В гостиной слышен сдержанный смех Цонкова — главного инженера завода. Наверное, пришел с женой, они всегда неразлучны. У отца голос командирский — когда он в хорошем настроении, гремит по всему дому и повелевает. Это у него от привычки перекрикивать станки. И людей. Директору завода часто приходится перекрикивать и начальство, и подчиненных, чтобы его услышали.
Беру книгу с тумбочки. Цонковы уйдут не скоро; мама только варит кофе, это единственная слабость инженера, он пьет по пять-шесть чашек в день, а бастурма — закуска к вину; значит, начинается небольшой коктейль, по меньшей мере часа на два. Вино, конечно, для отца и для Цонковой, мама почти не пьет, только изредка пригубит. Почитаю, пока не освободится кухня, суну в карман бутерброд и улизну. Можно зайти к Корешу, потом вместе пойдем на работу.
Но все мои планы летят к чертям. Когда я через полчаса на цыпочках пробираюсь в кухню, чтобы выпить воды и сделать себе бутерброд, застаю там отца, который роется в холодильнике. Он достает большой кусок рокфора и бутылку белого вина, потом поворачивает ко мне крупное, бровастое лицо. В больших глазах — веселье и ирония. Отец без пиджака, в вишневом галстуке и идеально отглаженной рубашке.
— Как, товарищ грузчик, выспался?
Я киваю и долго пью из-под крана, надеясь, что он уйдет. Но не тут-то было.
— Мы с Цонковым как раз говорили о тебе… Оденься-ка и давай приходи к нам.
Представляю себе, что они там про меня говорили. Я — человек, которого надо наставить на путь истинный, вот они все и стараются, от моей сестры до инженера Цонкова. Только дед относится к моей работе на вокзале безо всяких ужимок, и мы с ним друг друга понимаем. А что касается Цонкова, этот, наверное, уже дал свой рецепт, они у него всегда такие точные и ясные. Умный мужик, не случайно стал главным инженером завода, хотя и молод, но я никак не могу определить свое отношение к нему. Когда он говорит, хочется шляпу снять почтительно, кофе его расплескать.

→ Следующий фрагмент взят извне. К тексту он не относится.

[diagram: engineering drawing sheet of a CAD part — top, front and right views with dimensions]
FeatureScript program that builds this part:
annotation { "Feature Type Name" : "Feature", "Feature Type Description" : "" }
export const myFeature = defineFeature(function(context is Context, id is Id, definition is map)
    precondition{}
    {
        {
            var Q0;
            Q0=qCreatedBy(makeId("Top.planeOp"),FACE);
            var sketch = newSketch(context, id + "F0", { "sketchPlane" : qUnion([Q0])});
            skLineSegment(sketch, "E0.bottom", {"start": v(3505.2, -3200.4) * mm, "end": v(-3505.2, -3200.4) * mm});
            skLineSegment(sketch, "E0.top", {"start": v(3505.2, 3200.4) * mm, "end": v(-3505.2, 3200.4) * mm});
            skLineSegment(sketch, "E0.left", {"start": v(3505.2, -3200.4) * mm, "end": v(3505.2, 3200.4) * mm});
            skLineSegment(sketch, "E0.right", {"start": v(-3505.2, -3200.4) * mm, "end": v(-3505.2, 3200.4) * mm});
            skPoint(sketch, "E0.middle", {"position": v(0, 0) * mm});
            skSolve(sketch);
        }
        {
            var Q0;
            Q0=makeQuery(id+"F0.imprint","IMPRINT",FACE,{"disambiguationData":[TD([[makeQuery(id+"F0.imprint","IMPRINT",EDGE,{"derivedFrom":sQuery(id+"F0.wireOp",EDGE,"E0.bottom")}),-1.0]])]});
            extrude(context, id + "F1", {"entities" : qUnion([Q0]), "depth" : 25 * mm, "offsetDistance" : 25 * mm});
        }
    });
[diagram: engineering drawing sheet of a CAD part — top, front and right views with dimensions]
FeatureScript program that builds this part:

Ничего не поделаешь, отправляюсь в гостиную — выбритый, в приличном шерстяном жакете, даже волосы причесаны. Отец и Цонков сидят без пиджаков в креслах возле окна, у низкого столика, заставленного закусками и сластями. Цонкова сидит на круглом табурете у пианино Димы с бокалом вина в руке и рассматривает какую-то партитуру. Мама наливает деду водку — дед вина не пьет и аппетита перед ужином себе не портит. Он сидит на высоком стуле у камина — это его любимое место, хотя камин никогда не топится, потому что у нас паровое отопление, — задрал бородку-клинышек и надел очки: верный признак, что разговор его интересует и он хочет видеть лица собеседников как следует. Камин и новый, пестро-золотистый ковер «персидского типа» — вещи, в нашей гостиной новые. Они появились, пока я был в армии. Помню, особенно меня удивил камин, зачем он вообще нужен, но отец сказал, что он создает атмосферу уюта и что мы будем топить его в переходные сезоны, когда отопление или еще не пустили, или уже выключили.

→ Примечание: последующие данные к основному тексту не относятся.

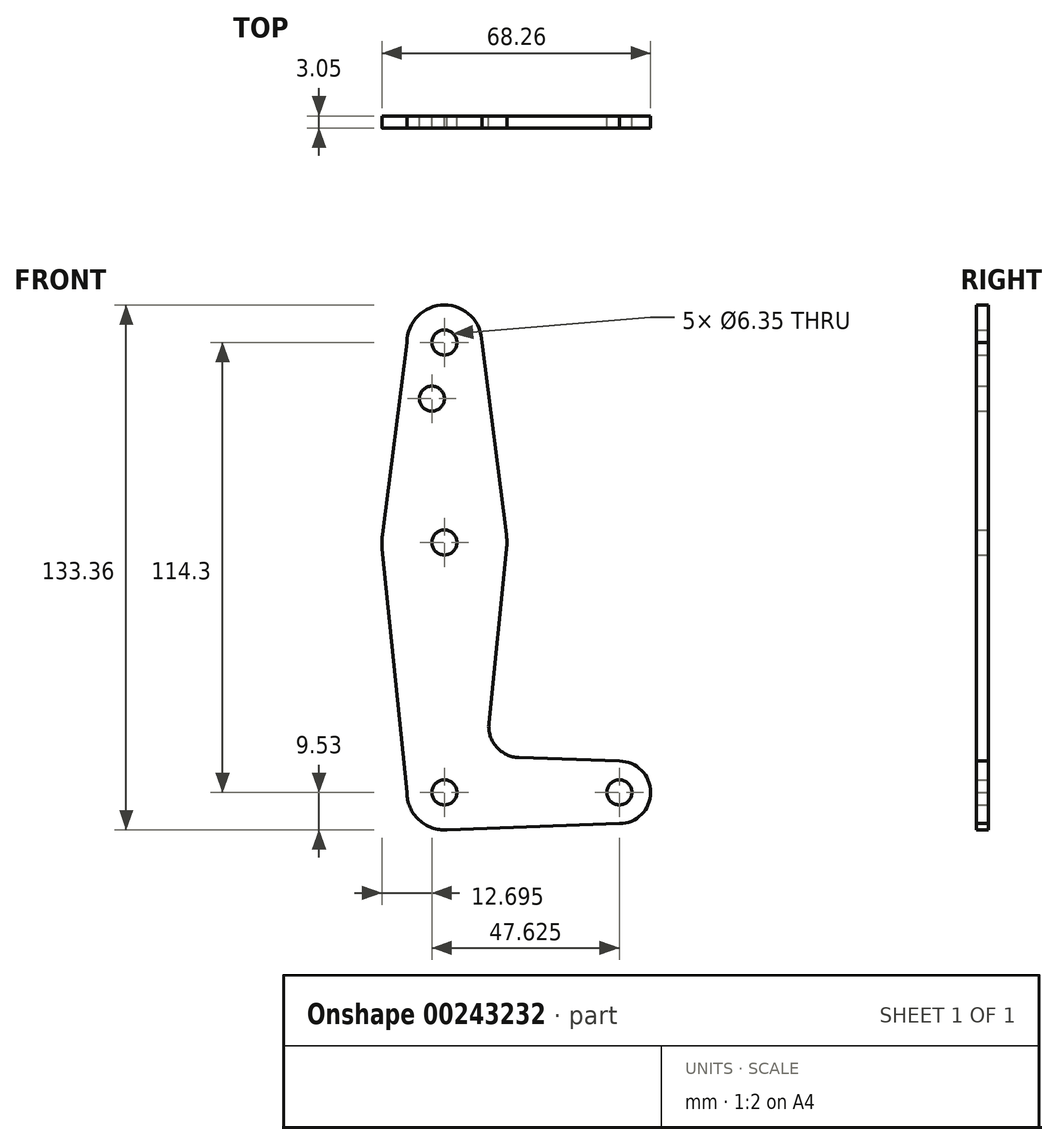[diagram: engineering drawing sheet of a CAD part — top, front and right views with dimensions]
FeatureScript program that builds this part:
annotation { "Feature Type Name" : "Feature", "Feature Type Description" : "" }
export const myFeature = defineFeature(function(context is Context, id is Id, definition is map)
    precondition{}
    {
        {
            var Q0;
            Q0=qCreatedBy(makeId("Front.planeOp"),FACE);
            var sketch = newSketch(context, id + "F0", { "sketchPlane" : qUnion([Q0])});
            skCircle(sketch, "E0", {"center": v(0, 114.3) * mm, "radius": 9.52 * mm});
            skCircle(sketch, "E1", {"center": v(0, 63.5) * mm, "radius": 15.88 * mm});
            skCircle(sketch, "E2", {"center": v(0, 0) * mm, "radius": 9.53 * mm});
            skCircle(sketch, "E3", {"center": v(44.45, 0) * mm, "radius": 7.94 * mm});
            skLineSegment(sketch, "E4", {"start": v(0, 114.3) * mm, "end": v(0, 63.5) * mm});
            skLineSegment(sketch, "E5", {"start": v(0, 63.5) * mm, "end": v(0, 0) * mm});
            skLineSegment(sketch, "E6", {"start": v(0, 0) * mm, "end": v(44.45, 0) * mm});
            skCircle(sketch, "E7", {"center": v(0, 114.3) * mm, "radius": 3.18 * mm});
            skCircle(sketch, "E8", {"center": v(0, 63.5) * mm, "radius": 3.18 * mm});
            skCircle(sketch, "E9", {"center": v(0, 0) * mm, "radius": 3.18 * mm});
            skCircle(sketch, "E10", {"center": v(44.45, 0) * mm, "radius": 3.18 * mm});
            skLineSegment(sketch, "E11", {"start": v(-9.53, 114.3) * mm, "end": v(-15.75, 65.5) * mm});
            skLineSegment(sketch, "E12", {"start": v(11.3, 17.6) * mm, "end": v(15.8, 61.9) * mm});
            skLineSegment(sketch, "E13", {"start": v(9.52, 114.3) * mm, "end": v(15.75, 65.5) * mm});
            skLineSegment(sketch, "E14", {"start": v(18.93, 8.85) * mm, "end": v(44.45, 7.94) * mm});
            skLineSegment(sketch, "E15", {"start": v(0, -9.53) * mm, "end": v(44.45, -7.94) * mm});
            skPoint(sketch, "E16.newPointA", {"position": v(9.52, 0) * mm});
            skArc(sketch, "E16.filletArc", {"start": v(11.3, 17.6) * mm, "mid": v(13.22, 11.57) * mm, "end": v(18.93, 8.85) * mm});
            skCircle(sketch, "E17", {"center": v(-3.17, 100.03) * mm, "radius": 3.18 * mm});
            skLineSegment(sketch, "E18", {"start": v(-15.8, 61.9) * mm, "end": v(-9.53, 0) * mm});
            skSolve(sketch);
        }
        {
            var Q0;
            Q0 = qSketchRegion(id + "F0", true);
            var Q1;
            {var subQ0=sQuery(id+"F0.wireOp",EDGE,"E5");var subQ1=sQuery(id+"F0.wireOp",EDGE,"E2");var subQ2=makeQuery(id+"F0.imprint","INTERSECT",VERTEX,{"derivedFrom":[subQ1,subQ0]});Q1=makeQuery(id+"F0.imprint","IMPRINT",FACE,{"disambiguationData":[TD([[makeQuery(id+"F0.imprint","IMPRINT",EDGE,{"disambiguationData":[TD([[subQ2,1.0]])],"derivedFrom":subQ1}),1.0]])]});}
            extrude(context, id + "F1", {"entities" : qUnion([Q0, Q1]), "depth" : 3.05 * mm});
        }
    });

Здороваюсь с гостями. Цонкова на минуту поднимает большие синие глаза, потом снова опускает их на партитуру. Цонков коротко говорит «Здравствуй» и быстро оглядывает меня с головы до ног. Интересно, лицо у него строго симметричное, будто какой-то математик долго и старательно вычислял все его пропорции; но впечатление такое, что когда все части собрали воедино, получилось что-то не то. Наверное, поэтому Цонков отпустил усы, пышные и аккуратно подстриженные. А может усы ему нужны для авторитета, чтобы не казался слишком молодым.
Я сажусь на диване рядом с дедом. Он кладет мне на колено небольшую сухую руку и вопросительно смотрит на меня.

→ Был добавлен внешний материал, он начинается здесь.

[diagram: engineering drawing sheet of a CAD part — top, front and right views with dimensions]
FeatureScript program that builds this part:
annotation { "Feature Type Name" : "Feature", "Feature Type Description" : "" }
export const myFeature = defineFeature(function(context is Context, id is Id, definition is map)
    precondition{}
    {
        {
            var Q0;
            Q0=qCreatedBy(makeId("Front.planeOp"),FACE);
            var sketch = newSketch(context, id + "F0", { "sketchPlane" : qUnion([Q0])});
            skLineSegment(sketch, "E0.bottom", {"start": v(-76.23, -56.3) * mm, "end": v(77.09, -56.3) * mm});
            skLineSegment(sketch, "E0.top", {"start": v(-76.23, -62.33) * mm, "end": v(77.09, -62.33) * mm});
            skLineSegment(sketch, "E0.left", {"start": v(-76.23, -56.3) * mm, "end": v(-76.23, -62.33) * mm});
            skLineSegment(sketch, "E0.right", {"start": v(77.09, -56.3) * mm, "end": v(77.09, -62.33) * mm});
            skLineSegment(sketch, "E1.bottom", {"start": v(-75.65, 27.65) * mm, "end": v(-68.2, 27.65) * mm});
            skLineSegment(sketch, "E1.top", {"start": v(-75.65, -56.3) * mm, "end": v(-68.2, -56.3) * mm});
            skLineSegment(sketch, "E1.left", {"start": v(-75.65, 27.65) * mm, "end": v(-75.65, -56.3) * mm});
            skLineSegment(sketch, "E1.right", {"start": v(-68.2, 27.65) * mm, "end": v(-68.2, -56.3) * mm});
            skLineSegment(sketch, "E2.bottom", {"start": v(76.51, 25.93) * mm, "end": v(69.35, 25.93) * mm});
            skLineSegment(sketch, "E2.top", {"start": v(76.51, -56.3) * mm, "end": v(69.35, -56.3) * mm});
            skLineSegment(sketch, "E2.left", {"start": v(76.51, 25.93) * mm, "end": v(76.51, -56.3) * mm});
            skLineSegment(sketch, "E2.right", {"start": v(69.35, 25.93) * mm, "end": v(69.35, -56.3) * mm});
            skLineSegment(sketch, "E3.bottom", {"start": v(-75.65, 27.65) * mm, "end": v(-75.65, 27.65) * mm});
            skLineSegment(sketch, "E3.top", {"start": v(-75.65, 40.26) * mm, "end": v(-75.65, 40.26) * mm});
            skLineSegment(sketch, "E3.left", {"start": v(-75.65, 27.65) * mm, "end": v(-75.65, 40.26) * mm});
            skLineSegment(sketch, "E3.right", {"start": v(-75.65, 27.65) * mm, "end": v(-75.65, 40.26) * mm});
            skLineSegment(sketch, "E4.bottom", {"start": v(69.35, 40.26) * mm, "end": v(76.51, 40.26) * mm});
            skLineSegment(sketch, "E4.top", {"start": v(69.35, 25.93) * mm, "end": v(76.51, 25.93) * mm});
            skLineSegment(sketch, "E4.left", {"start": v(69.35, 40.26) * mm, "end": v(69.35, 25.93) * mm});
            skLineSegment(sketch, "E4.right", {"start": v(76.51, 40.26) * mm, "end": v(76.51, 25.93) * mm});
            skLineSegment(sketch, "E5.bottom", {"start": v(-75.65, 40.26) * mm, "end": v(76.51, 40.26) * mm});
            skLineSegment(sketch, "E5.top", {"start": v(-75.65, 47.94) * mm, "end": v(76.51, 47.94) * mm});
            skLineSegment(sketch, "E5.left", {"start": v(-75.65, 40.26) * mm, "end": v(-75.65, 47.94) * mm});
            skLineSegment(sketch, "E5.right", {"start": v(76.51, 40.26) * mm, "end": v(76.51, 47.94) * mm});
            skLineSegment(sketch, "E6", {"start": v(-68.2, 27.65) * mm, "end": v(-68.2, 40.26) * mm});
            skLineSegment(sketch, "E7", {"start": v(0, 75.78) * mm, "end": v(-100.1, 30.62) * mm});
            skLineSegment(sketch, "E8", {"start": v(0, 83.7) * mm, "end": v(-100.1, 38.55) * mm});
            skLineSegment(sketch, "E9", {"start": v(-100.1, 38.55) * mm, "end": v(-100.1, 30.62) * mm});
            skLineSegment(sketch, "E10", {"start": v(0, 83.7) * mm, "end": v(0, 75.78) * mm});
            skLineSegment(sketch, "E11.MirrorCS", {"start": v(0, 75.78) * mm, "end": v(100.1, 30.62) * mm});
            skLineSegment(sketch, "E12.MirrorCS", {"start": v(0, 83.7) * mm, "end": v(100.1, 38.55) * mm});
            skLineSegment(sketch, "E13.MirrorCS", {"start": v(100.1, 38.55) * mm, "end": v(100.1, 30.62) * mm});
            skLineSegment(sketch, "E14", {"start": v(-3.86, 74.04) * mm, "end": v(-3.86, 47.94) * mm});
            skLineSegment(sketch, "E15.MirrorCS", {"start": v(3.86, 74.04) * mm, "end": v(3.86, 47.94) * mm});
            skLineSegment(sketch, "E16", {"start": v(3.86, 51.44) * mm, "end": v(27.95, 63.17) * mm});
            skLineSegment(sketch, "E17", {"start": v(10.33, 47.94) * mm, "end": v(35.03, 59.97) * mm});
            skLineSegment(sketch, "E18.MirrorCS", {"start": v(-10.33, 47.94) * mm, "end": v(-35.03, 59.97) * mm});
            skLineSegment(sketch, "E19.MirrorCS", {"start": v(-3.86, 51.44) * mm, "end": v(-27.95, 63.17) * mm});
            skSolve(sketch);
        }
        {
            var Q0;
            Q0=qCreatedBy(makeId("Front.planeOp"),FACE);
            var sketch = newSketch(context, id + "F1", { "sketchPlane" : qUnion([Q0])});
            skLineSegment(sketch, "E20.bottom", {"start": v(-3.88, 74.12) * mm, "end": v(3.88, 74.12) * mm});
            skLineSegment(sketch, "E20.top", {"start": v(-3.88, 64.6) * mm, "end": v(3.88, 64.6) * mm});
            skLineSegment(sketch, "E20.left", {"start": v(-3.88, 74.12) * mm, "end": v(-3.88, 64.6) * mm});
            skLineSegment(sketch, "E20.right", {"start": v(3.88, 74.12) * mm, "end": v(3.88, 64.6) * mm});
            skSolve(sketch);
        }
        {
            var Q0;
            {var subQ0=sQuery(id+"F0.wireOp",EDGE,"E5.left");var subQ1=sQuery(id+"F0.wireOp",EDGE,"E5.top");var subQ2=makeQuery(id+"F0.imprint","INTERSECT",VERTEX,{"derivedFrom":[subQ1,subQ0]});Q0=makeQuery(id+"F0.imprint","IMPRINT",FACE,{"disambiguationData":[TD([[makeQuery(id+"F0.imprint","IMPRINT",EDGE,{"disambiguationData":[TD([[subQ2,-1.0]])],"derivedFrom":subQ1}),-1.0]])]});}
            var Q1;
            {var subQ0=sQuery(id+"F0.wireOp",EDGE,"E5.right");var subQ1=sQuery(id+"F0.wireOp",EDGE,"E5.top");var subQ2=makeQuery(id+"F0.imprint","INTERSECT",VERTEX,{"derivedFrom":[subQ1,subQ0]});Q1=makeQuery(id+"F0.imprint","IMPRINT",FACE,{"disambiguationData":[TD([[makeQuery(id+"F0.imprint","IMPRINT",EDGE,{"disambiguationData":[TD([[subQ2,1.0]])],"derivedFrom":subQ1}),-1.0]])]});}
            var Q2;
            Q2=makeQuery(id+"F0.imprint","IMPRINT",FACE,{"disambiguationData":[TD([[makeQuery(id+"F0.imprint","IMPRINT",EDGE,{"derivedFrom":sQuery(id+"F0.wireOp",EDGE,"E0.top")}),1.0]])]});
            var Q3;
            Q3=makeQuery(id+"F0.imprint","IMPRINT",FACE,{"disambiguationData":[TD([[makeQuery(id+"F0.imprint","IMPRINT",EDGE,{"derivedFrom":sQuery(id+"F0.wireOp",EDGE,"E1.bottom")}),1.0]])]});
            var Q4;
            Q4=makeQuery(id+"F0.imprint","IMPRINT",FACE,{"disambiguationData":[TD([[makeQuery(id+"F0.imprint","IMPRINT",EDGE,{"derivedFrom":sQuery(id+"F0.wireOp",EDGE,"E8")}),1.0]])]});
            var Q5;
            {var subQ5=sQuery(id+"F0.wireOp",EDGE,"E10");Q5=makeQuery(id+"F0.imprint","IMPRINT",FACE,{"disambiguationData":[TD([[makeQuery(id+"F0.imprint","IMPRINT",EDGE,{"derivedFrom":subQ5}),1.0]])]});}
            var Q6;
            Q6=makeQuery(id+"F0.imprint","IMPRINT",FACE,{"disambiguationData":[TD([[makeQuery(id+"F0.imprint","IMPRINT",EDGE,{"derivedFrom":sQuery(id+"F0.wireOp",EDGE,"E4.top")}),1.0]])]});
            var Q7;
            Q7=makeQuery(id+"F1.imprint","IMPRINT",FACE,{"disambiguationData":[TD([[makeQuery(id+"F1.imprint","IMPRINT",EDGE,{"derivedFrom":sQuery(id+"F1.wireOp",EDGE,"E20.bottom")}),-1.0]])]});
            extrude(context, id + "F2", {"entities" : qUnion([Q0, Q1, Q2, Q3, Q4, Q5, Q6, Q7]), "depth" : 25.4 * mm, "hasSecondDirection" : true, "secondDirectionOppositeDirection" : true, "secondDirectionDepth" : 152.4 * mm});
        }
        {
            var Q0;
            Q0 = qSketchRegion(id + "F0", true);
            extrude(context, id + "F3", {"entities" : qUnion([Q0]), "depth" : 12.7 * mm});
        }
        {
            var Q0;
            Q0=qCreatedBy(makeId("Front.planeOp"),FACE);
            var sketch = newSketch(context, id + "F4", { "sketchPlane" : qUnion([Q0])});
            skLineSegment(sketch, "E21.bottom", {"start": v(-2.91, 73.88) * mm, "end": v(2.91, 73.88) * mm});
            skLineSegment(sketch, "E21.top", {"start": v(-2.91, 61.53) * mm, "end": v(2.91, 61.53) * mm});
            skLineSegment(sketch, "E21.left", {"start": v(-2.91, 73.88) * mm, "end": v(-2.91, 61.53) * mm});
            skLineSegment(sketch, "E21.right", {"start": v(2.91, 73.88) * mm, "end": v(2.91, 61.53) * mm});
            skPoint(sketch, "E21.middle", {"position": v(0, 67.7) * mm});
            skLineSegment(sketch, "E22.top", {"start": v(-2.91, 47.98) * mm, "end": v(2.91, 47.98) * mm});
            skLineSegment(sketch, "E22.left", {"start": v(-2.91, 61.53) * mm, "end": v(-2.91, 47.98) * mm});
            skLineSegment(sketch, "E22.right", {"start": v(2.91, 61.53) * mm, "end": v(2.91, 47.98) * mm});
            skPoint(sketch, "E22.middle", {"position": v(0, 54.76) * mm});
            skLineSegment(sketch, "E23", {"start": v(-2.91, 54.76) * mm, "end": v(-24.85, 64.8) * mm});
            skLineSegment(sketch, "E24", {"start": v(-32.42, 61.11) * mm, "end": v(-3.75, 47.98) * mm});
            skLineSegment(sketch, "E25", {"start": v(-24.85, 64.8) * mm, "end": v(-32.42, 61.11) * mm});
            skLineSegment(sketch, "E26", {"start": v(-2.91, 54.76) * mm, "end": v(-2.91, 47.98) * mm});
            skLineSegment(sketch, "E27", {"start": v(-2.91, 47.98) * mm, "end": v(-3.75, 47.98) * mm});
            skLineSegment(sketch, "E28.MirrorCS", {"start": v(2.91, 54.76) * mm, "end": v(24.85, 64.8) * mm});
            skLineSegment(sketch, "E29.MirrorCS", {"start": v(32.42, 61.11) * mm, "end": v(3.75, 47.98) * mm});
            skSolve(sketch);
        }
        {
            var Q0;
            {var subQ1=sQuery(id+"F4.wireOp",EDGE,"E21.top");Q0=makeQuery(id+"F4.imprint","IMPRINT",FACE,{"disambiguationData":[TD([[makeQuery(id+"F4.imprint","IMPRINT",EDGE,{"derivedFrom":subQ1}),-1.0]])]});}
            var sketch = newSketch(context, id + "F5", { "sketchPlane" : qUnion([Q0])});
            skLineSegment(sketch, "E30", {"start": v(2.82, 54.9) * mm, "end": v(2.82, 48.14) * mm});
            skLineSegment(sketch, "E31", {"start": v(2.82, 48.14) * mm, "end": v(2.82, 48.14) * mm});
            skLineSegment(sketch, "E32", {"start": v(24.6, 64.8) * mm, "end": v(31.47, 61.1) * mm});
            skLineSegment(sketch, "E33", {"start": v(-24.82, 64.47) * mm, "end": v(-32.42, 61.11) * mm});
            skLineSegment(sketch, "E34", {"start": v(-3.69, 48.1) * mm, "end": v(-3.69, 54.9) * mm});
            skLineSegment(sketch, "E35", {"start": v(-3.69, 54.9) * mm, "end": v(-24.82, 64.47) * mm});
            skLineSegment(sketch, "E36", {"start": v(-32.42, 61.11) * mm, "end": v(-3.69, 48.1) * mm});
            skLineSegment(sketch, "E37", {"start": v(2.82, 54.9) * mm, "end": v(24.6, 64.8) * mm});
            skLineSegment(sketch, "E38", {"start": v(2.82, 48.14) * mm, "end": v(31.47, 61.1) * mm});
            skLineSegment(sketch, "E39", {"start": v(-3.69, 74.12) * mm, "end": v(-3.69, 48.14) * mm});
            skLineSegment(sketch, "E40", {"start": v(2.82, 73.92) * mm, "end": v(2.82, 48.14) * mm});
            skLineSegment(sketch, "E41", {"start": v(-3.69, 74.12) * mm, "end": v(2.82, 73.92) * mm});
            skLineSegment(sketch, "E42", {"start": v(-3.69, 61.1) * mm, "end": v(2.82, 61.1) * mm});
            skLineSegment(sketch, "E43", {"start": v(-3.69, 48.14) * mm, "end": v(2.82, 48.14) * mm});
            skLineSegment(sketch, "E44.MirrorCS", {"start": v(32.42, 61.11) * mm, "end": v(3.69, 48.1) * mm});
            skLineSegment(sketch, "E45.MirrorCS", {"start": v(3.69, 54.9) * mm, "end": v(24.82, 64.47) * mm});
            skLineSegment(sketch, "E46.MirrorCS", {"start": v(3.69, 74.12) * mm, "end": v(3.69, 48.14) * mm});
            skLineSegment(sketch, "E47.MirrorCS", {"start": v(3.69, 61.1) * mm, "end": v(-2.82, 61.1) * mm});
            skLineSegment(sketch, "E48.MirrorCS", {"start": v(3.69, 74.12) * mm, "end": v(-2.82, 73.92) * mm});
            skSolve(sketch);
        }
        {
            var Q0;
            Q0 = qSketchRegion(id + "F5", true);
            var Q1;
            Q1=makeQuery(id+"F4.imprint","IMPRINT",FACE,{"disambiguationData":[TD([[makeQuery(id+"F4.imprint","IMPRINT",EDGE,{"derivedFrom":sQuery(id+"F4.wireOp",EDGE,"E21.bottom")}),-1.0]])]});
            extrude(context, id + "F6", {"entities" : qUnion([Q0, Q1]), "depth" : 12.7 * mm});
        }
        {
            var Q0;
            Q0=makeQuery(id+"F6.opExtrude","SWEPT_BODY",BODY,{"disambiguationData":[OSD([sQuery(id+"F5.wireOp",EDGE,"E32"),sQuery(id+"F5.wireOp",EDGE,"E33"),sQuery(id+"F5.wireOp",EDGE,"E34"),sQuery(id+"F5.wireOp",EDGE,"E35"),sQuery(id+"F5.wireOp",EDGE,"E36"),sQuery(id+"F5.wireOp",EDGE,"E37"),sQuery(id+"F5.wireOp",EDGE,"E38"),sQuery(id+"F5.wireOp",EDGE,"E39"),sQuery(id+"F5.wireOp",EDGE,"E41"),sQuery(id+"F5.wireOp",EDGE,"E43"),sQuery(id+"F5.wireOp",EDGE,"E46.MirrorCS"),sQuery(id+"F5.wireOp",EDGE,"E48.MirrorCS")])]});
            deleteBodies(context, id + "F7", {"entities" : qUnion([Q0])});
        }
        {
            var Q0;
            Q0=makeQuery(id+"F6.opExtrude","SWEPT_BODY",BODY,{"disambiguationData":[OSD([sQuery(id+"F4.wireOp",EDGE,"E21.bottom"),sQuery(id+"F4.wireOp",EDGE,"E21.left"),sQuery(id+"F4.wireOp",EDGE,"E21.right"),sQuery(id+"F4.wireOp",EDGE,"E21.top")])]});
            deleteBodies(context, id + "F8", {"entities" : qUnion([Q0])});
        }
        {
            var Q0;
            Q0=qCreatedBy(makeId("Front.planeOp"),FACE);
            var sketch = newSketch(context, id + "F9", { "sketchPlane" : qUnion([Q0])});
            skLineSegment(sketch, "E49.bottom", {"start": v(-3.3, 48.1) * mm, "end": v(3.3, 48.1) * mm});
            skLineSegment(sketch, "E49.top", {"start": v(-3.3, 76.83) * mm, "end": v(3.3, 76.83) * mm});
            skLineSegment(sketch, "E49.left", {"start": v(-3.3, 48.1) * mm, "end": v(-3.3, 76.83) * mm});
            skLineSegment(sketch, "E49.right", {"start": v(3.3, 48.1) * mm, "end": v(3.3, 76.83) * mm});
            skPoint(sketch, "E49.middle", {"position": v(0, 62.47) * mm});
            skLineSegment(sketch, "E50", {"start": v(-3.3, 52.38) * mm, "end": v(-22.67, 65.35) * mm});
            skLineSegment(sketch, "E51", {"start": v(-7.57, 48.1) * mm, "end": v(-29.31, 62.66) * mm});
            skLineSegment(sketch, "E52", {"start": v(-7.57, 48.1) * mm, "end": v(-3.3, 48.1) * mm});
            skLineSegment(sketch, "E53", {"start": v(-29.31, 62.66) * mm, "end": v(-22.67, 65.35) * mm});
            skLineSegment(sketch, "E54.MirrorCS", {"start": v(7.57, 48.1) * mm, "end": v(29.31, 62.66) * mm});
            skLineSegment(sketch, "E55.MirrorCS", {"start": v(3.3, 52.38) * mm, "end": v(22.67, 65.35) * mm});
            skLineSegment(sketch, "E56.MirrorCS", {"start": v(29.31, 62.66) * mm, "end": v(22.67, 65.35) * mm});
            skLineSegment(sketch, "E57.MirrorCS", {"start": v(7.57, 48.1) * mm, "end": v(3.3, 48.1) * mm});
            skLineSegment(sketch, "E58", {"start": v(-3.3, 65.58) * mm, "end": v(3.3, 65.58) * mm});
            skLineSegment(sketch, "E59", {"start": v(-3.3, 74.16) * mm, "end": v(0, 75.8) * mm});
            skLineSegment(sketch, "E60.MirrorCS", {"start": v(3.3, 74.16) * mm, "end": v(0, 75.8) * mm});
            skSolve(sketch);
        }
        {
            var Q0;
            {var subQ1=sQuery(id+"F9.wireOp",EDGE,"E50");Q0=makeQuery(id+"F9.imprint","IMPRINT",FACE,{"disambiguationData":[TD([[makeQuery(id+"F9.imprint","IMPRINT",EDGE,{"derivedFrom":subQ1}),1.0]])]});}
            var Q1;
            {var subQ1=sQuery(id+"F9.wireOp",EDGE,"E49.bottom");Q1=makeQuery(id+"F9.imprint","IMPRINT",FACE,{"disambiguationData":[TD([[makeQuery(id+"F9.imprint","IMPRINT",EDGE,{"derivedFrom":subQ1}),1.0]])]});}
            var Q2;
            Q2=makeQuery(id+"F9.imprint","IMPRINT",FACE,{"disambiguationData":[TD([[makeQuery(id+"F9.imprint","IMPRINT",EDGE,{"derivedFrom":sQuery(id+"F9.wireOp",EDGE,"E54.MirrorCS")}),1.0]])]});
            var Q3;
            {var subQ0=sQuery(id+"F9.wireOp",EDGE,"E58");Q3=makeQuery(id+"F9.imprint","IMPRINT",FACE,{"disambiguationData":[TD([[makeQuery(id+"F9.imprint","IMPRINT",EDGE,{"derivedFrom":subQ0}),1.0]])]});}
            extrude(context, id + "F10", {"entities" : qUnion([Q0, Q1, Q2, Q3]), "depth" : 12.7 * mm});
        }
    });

— Все ол-райт, — говорю я тихо.
— Браво, — отвечает он, пока отец и Цонков продолжают разговор. — Ни шагу назад!
Не знаю, что дед имеет в виду, но это его лозунг. Странный старикан. Я никогда не видел, чтобы он задумался или по-настоящему рассердился. Мысли у него ясные, прямые и без всяких компромиссов. Сейчас такие старики — дефицит, думаю я, и хочу сказать ему что-нибудь смешное, например, что здесь и захочешь — не можешь ступить ни шагу назад, потому что толкнешь что-нибудь из мебели; но он мне подмигивает и кивает в сторону кресел: слушай, мол.
Однако интересный разговор, видимо, уже кончился, потому что в эту минуту отец говорит:
— Нина (это он Цонковой), возьми бастурмы, с вином очень хорошо. — Он ставит тарелочку с бастурмой на крышку пианино и обращается к Цонкову: — А ты, трезвенник, возьми печенья, подсластить горечь. В этом квартале рекламации выросли на десять процентов.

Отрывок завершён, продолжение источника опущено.